The artist’s signature is in the bottom right-hand corner of the page.
From their artistic statement Williams says: “I consider collage itself to be a kind of disabled medium: unmaking and remaking, transformation, adaption, limitation, unexpected outcomes. I am inspired and emboldened by radical disability theory and my own search for disabled joy.
In these works, I am exploring the way my body-mind changes my relationship to the world – through crip time and crip space…My life is a kind of permanent liminal space, a sort of unreality. Time too feels altered, no longer linear. I exist in a permanent state of waiting; for the end of a flare, a doctor’s appointment, a cure.”
Central in the collage, and largest of all the images, is a man lying on a bed of nails, their head towards the right, leaning on a wooden bedhead. He wears a white loin cloth that contrasts with his dark toned skin. His right knee is propped up, and the hand resting upon it holds a string of beads. His other hand holds an open, brown-covered book as he gazes out to the viewer. By his side, sitting on the bed, is a plush toy teddy bear. He is surrounded by an assortment of 30-40 individually cut out smaller images.
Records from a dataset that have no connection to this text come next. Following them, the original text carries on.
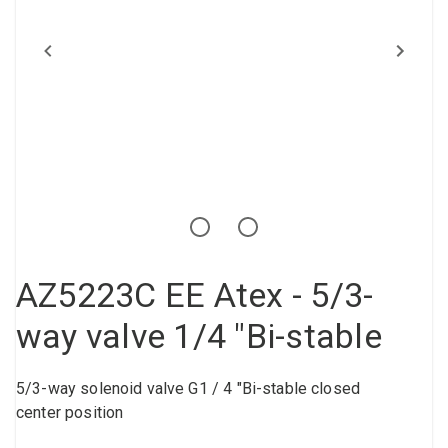
Compressed air tank
Loxeal Industrial Glue
Threaded fittings
Vacuum
Quick couplings
More
AZ5223C EE Atex - 5/3-
way valve 1/4 "Bi-stable
5/3-way solenoid valve G1 / 4 "Bi-stable closed
center position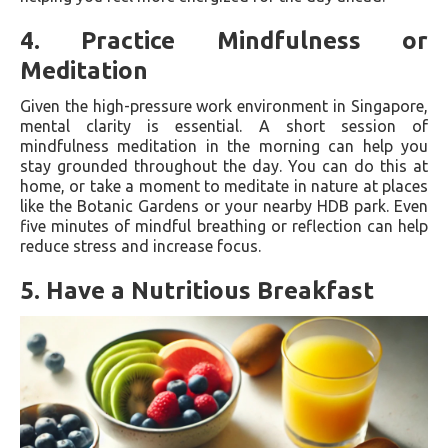
4.
Practice Mindfulness or
Meditation
Given the high-pressure work environment in Singapore,
mental clarity is essential. A short session of
mindfulness meditation in the morning can help you
stay grounded throughout the day. You can do this at
home, or take a moment to meditate in nature at places
like the Botanic Gardens or your nearby HDB park. Even
five minutes of mindful breathing or reflection can help
reduce stress and increase focus.
5.
Have a Nutritious Breakfast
Below the bed, on a small piece of torn paper is handwritten text in blue that reads "why is it", no question mark.
Below this, underneath the bed, from right to left is a silver fob watch, a pair of glasses, a goldfish, a large spoon with red rubies that have been poured from a glass bottle containing white pills that has a green caterpillar crawling on top…. a red hand holding a thermometer, a horizontally levitating woman, near a magician who stands with outstretched arms casting magic.
Continuing clockwise from the foot of the bed is a scrap book, titled as such, a hibiscus flower, a black pigeon with a label across their beak, with text that reads: “you walk funny”; a sunflower, an illustrative skull peeking through blue fungi, a zebra, a female-presenting scientist in white lab coat pouring liquid from a test tube into a beaker, and behind them an old SLR camera, and a large black outline of a tall human figure.
Behind the bedhead on the right is an anatomical model of a human skeleton, two cacti’s in two pots, and finally a long-eared hare standing on their hind legs holding a potted plant.